BANGOR (AP) – A Massachusetts man is seeking more than $1 million in damages from Maine and Lincoln County officials in a lawsuit stemming from the shooting of his brother by police two years ago.

Daniel Buchanan’s wrongful death lawsuit, filed in U.S. District Court, says the state failed to provide crisis intervention services Michael Buchanan needed and deserved at the time of his shooting by police on Feb. 25, 2002.

The suit also says two Lincoln County sheriff’s deputies “acted with reckless indifference” to the constitutional rights of Buchanan by neglecting to summon a crisis intervention team when they were called to the 61-year-old man’s home, where he had barricaded himself.

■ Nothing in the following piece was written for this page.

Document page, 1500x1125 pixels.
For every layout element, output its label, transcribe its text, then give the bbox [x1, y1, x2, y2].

Buchanan suffered from bipolar disorder with psychosis, according to the lawsuit filed by his brother, a resident of Hamilton, Mass.

Michael Buchanan was shot by Deputy Kenneth Hatch after police were called to his Somerville home to investigate a complaint that Buchanan had started a fire in a neighbor’s woodpile.

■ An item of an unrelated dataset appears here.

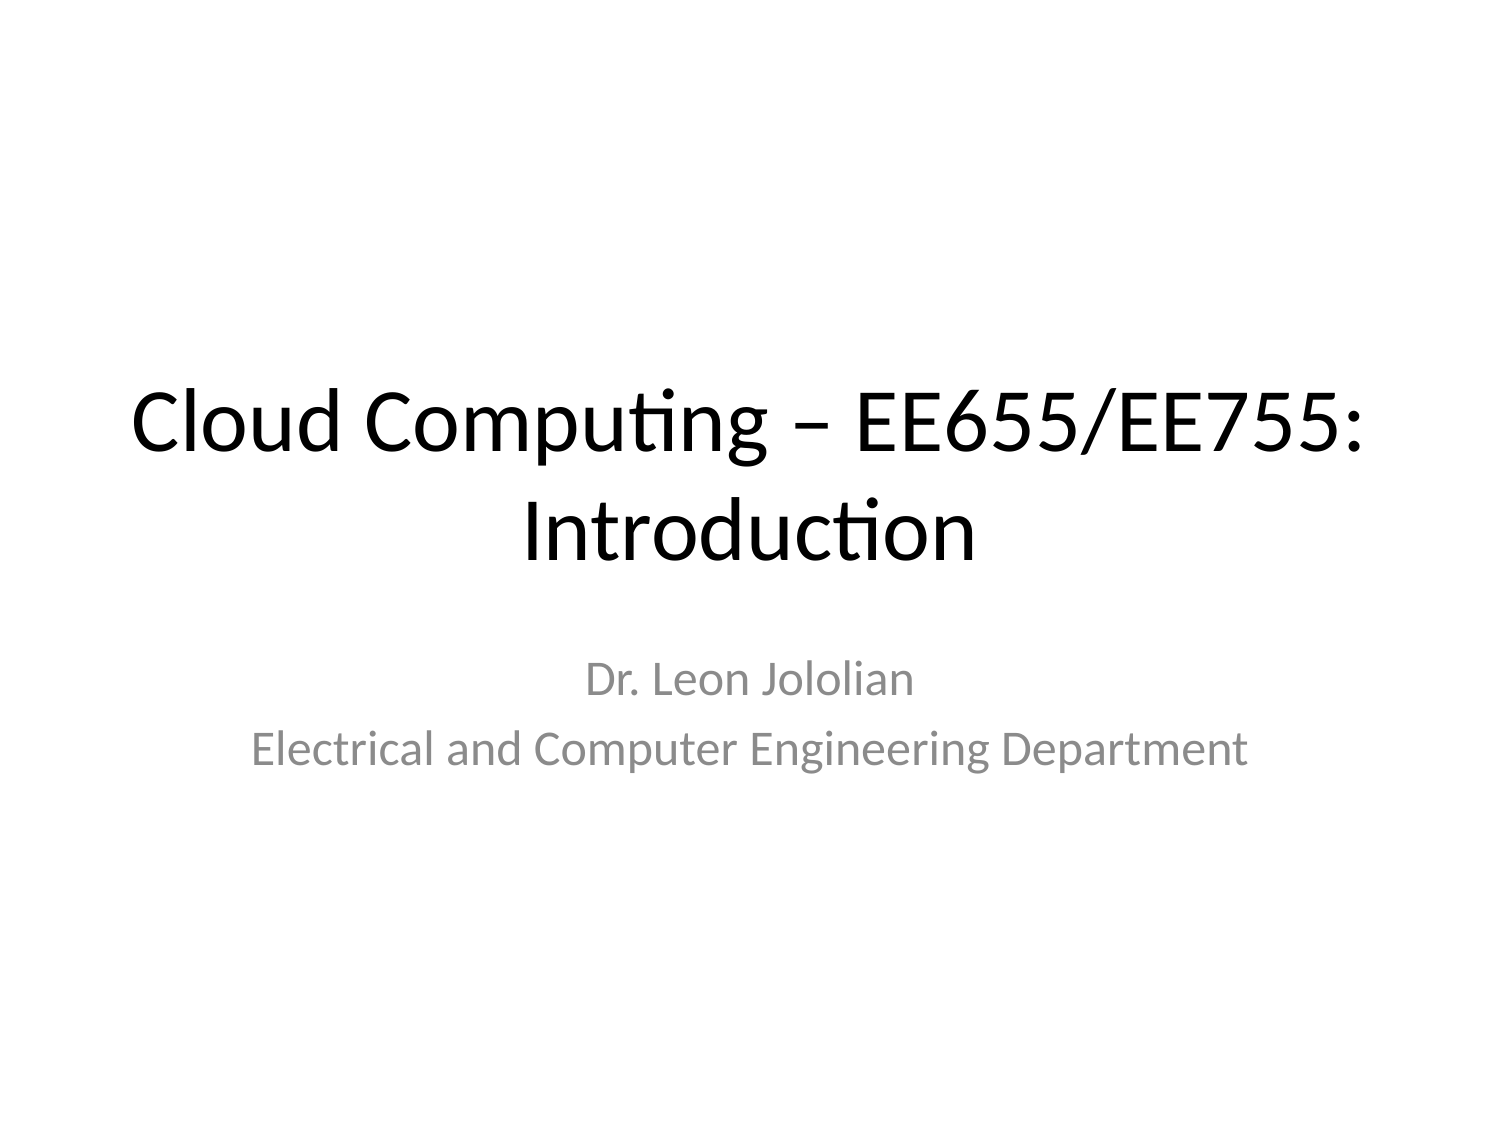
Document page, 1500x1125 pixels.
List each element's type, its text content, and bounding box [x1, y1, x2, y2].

title Cloud Computing – EE655/EE755: Introduction [112, 349, 1388, 591]
subtitle Dr. Leon Jololian Electrical and Computer Engineering Department [225, 637, 1275, 925]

Buchanan ordered them off his property and threatened to kill them, and the deputies entered the home intending to take Buchanan into protective custody, according to a report by Attorney General Steven Rowe in March 2002.

Rowe’s report concluded that Hatch was legally justified in the shooting because Hatch believed that unlawful deadly force was being used against his partner, Deputy Robert Emerson, when Buchanan attacked Emerson with a knife.

Daniel Buchanan’s lawsuit says his brother was entitled to 24-7 crisis intervention services because he was part of a class action case brought against the state by patients at the Augusta Mental Health Institute, Maine’s psychiatric hospital.

State officials said Friday they had not read the lawsuit and had no response. A message left with the attorney general’s office Monday was not immediately returned.